[Data excerpts]
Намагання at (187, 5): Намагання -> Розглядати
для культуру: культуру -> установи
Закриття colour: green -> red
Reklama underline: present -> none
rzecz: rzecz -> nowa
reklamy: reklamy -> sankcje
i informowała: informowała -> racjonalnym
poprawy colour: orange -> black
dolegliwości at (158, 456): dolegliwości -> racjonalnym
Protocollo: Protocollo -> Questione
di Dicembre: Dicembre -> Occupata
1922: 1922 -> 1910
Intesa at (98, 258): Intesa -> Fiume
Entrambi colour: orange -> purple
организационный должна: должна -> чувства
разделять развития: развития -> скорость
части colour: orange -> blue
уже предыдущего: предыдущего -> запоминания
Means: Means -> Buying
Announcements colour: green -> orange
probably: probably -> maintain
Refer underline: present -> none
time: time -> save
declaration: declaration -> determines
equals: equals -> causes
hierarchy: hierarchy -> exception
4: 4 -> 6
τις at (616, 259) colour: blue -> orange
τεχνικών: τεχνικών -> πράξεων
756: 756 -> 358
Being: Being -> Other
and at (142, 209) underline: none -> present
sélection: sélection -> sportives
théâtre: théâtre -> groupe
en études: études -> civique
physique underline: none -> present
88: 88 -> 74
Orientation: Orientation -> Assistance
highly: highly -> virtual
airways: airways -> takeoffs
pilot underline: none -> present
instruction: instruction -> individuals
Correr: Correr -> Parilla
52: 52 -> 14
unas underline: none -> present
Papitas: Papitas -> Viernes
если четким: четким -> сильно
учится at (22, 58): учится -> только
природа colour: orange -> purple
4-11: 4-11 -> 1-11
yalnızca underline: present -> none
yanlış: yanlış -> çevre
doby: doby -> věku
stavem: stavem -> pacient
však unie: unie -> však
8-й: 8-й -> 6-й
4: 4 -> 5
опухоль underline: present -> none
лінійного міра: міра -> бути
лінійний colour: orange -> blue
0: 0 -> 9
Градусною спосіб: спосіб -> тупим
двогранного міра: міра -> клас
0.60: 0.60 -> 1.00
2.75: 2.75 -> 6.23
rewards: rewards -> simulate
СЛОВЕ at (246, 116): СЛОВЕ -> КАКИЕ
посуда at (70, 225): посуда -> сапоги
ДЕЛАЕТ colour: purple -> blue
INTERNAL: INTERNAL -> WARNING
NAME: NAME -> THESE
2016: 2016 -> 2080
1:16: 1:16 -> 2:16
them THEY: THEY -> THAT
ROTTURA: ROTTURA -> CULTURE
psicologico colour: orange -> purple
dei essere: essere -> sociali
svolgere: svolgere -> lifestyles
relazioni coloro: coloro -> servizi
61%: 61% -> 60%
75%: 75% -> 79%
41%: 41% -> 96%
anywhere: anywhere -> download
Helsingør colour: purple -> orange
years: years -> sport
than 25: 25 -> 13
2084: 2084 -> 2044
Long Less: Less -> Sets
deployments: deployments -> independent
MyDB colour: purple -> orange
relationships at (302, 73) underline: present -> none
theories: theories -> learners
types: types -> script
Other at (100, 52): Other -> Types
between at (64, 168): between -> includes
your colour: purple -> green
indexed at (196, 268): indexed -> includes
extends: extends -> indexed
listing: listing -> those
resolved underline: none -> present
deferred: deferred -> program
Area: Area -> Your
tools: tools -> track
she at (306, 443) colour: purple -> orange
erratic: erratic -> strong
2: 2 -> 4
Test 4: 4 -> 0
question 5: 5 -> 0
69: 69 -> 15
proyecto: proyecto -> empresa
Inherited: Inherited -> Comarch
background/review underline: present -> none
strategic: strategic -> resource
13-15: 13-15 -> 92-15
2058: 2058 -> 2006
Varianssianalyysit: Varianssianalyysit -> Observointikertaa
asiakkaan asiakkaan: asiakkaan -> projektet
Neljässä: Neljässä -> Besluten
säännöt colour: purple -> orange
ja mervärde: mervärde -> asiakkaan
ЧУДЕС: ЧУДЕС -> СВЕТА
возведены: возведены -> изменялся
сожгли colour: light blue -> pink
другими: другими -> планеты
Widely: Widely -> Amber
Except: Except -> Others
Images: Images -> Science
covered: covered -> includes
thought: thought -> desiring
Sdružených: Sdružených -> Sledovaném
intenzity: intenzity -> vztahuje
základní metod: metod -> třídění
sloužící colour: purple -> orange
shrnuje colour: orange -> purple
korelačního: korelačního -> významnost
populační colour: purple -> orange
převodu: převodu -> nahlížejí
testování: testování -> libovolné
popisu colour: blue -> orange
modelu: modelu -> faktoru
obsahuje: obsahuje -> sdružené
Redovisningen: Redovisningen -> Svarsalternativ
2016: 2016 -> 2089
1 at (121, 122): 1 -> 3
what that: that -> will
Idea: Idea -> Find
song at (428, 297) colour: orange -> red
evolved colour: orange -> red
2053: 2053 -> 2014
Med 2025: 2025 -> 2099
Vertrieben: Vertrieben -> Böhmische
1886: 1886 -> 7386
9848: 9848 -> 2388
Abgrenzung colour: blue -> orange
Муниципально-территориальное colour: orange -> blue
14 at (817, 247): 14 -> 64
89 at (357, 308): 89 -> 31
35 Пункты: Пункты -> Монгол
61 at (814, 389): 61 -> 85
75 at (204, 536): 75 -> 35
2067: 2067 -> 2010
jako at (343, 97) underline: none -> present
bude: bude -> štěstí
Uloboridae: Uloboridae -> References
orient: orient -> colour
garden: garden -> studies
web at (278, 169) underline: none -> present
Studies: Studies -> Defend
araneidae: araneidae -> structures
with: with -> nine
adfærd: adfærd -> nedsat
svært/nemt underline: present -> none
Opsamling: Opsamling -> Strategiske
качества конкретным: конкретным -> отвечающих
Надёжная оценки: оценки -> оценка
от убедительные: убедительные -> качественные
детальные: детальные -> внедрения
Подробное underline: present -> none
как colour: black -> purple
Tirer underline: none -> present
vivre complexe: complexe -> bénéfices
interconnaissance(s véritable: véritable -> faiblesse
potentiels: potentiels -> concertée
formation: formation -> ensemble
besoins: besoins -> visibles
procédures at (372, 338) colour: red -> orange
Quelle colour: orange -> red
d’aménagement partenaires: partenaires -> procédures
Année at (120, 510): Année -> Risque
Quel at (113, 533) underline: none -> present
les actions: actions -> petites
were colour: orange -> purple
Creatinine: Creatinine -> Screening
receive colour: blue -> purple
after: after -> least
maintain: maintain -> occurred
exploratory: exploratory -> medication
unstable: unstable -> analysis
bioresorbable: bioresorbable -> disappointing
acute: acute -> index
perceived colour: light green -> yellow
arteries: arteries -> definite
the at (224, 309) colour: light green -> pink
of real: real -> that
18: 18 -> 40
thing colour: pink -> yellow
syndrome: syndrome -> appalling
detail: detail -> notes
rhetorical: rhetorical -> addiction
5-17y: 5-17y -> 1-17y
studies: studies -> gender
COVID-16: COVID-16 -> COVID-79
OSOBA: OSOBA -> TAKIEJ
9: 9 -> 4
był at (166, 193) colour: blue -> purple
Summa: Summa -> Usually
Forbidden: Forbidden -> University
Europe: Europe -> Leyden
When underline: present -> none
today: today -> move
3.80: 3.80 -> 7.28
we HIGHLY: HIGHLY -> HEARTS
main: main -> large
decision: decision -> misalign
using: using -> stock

■ **Task requirements**
Output every one of the records above without any alteration, in their original order from first to last.

■ **Problem solution**
Намагання at (187, 5): Намагання -> Розглядати
для культуру: культуру -> установи
Закриття colour: green -> red
Reklama underline: present -> none
rzecz: rzecz -> nowa
reklamy: reklamy -> sankcje
i informowała: informowała -> racjonalnym
poprawy colour: orange -> black
dolegliwości at (158, 456): dolegliwości -> racjonalnym
Protocollo: Protocollo -> Questione
di Dicembre: Dicembre -> Occupata
1922: 1922 -> 1910
Intesa at (98, 258): Intesa -> Fiume
Entrambi colour: orange -> purple
организационный должна: должна -> чувства
разделять развития: развития -> скорость
части colour: orange -> blue
уже предыдущего: предыдущего -> запоминания
Means: Means -> Buying
Announcements colour: green -> orange
probably: probably -> maintain
Refer underline: present -> none
time: time -> save
declaration: declaration -> determines
equals: equals -> causes
hierarchy: hierarchy -> exception
4: 4 -> 6
τις at (616, 259) colour: blue -> orange
τεχνικών: τεχνικών -> πράξεων
756: 756 -> 358
Being: Being -> Other
and at (142, 209) underline: none -> present
sélection: sélection -> sportives
théâtre: théâtre -> groupe
en études: études -> civique
physique underline: none -> present
88: 88 -> 74
Orientation: Orientation -> Assistance
highly: highly -> virtual
airways: airways -> takeoffs
pilot underline: none -> present
instruction: instruction -> individuals
Correr: Correr -> Parilla
52: 52 -> 14
unas underline: none -> present
Papitas: Papitas -> Viernes
если четким: четким -> сильно
учится at (22, 58): учится -> только
природа colour: orange -> purple
4-11: 4-11 -> 1-11
yalnızca underline: present -> none
yanlış: yanlış -> çevre
doby: doby -> věku
stavem: stavem -> pacient
však unie: unie -> však
8-й: 8-й -> 6-й
4: 4 -> 5
опухоль underline: present -> none
лінійного міра: міра -> бути
лінійний colour: orange -> blue
0: 0 -> 9
Градусною спосіб: спосіб -> тупим
двогранного міра: міра -> клас
0.60: 0.60 -> 1.00
2.75: 2.75 -> 6.23
rewards: rewards -> simulate
СЛОВЕ at (246, 116): СЛОВЕ -> КАКИЕ
посуда at (70, 225): посуда -> сапоги
ДЕЛАЕТ colour: purple -> blue
INTERNAL: INTERNAL -> WARNING
NAME: NAME -> THESE
2016: 2016 -> 2080
1:16: 1:16 -> 2:16
them THEY: THEY -> THAT
ROTTURA: ROTTURA -> CULTURE
psicologico colour: orange -> purple
dei essere: essere -> sociali
svolgere: svolgere -> lifestyles
relazioni coloro: coloro -> servizi
61%: 61% -> 60%
75%: 75% -> 79%
41%: 41% -> 96%
anywhere: anywhere -> download
Helsingør colour: purple -> orange
years: years -> sport
than 25: 25 -> 13
2084: 2084 -> 2044
Long Less: Less -> Sets
deployments: deployments -> independent
MyDB colour: purple -> orange
relationships at (302, 73) underline: present -> none
theories: theories -> learners
types: types -> script
Other at (100, 52): Other -> Types
between at (64, 168): between -> includes
your colour: purple -> green
indexed at (196, 268): indexed -> includes
extends: extends -> indexed
listing: listing -> those
resolved underline: none -> present
deferred: deferred -> program
Area: Area -> Your
tools: tools -> track
she at (306, 443) colour: purple -> orange
erratic: erratic -> strong
2: 2 -> 4
Test 4: 4 -> 0
question 5: 5 -> 0
69: 69 -> 15
proyecto: proyecto -> empresa
Inherited: Inherited -> Comarch
background/review underline: present -> none
strategic: strategic -> resource
13-15: 13-15 -> 92-15
2058: 2058 -> 2006
Varianssianalyysit: Varianssianalyysit -> Observointikertaa
asiakkaan asiakkaan: asiakkaan -> projektet
Neljässä: Neljässä -> Besluten
säännöt colour: purple -> orange
ja mervärde: mervärde -> asiakkaan
ЧУДЕС: ЧУДЕС -> СВЕТА
возведены: возведены -> изменялся
сожгли colour: light blue -> pink
другими: другими -> планеты
Widely: Widely -> Amber
Except: Except -> Others
Images: Images -> Science
covered: covered -> includes
thought: thought -> desiring
Sdružených: Sdružených -> Sledovaném
intenzity: intenzity -> vztahuje
základní metod: metod -> třídění
sloužící colour: purple -> orange
shrnuje colour: orange -> purple
korelačního: korelačního -> významnost
populační colour: purple -> orange
převodu: převodu -> nahlížejí
testování: testování -> libovolné
popisu colour: blue -> orange
modelu: modelu -> faktoru
obsahuje: obsahuje -> sdružené
Redovisningen: Redovisningen -> Svarsalternativ
2016: 2016 -> 2089
1 at (121, 122): 1 -> 3
what that: that -> will
Idea: Idea -> Find
song at (428, 297) colour: orange -> red
evolved colour: orange -> red
2053: 2053 -> 2014
Med 2025: 2025 -> 2099
Vertrieben: Vertrieben -> Böhmische
1886: 1886 -> 7386
9848: 9848 -> 2388
Abgrenzung colour: blue -> orange
Муниципально-территориальное colour: orange -> blue
14 at (817, 247): 14 -> 64
89 at (357, 308): 89 -> 31
35 Пункты: Пункты -> Монгол
61 at (814, 389): 61 -> 85
75 at (204, 536): 75 -> 35
2067: 2067 -> 2010
jako at (343, 97) underline: none -> present
bude: bude -> štěstí
Uloboridae: Uloboridae -> References
orient: orient -> colour
garden: garden -> studies
web at (278, 169) underline: none -> present
Studies: Studies -> Defend
araneidae: araneidae -> structures
with: with -> nine
adfærd: adfærd -> nedsat
svært/nemt underline: present -> none
Opsamling: Opsamling -> Strategiske
качества конкретным: конкретным -> отвечающих
Надёжная оценки: оценки -> оценка
от убедительные: убедительные -> качественные
детальные: детальные -> внедрения
Подробное underline: present -> none
как colour: black -> purple
Tirer underline: none -> present
vivre complexe: complexe -> bénéfices
interconnaissance(s véritable: véritable -> faiblesse
potentiels: potentiels -> concertée
formation: formation -> ensemble
besoins: besoins -> visibles
procédures at (372, 338) colour: red -> orange
Quelle colour: orange -> red
d’aménagement partenaires: partenaires -> procédures
Année at (120, 510): Année -> Risque
Quel at (113, 533) underline: none -> present
les actions: actions -> petites
were colour: orange -> purple
Creatinine: Creatinine -> Screening
receive colour: blue -> purple
after: after -> least
maintain: maintain -> occurred
exploratory: exploratory -> medication
unstable: unstable -> analysis
bioresorbable: bioresorbable -> disappointing
acute: acute -> index
perceived colour: light green -> yellow
arteries: arteries -> definite
the at (224, 309) colour: light green -> pink
of real: real -> that
18: 18 -> 40
thing colour: pink -> yellow
syndrome: syndrome -> appalling
detail: detail -> notes
rhetorical: rhetorical -> addiction
5-17y: 5-17y -> 1-17y
studies: studies -> gender
COVID-16: COVID-16 -> COVID-79
OSOBA: OSOBA -> TAKIEJ
9: 9 -> 4
był at (166, 193) colour: blue -> purple
Summa: Summa -> Usually
Forbidden: Forbidden -> University
Europe: Europe -> Leyden
When underline: present -> none
today: today -> move
3.80: 3.80 -> 7.28
we HIGHLY: HIGHLY -> HEARTS
main: main -> large
decision: decision -> misalign
using: using -> stock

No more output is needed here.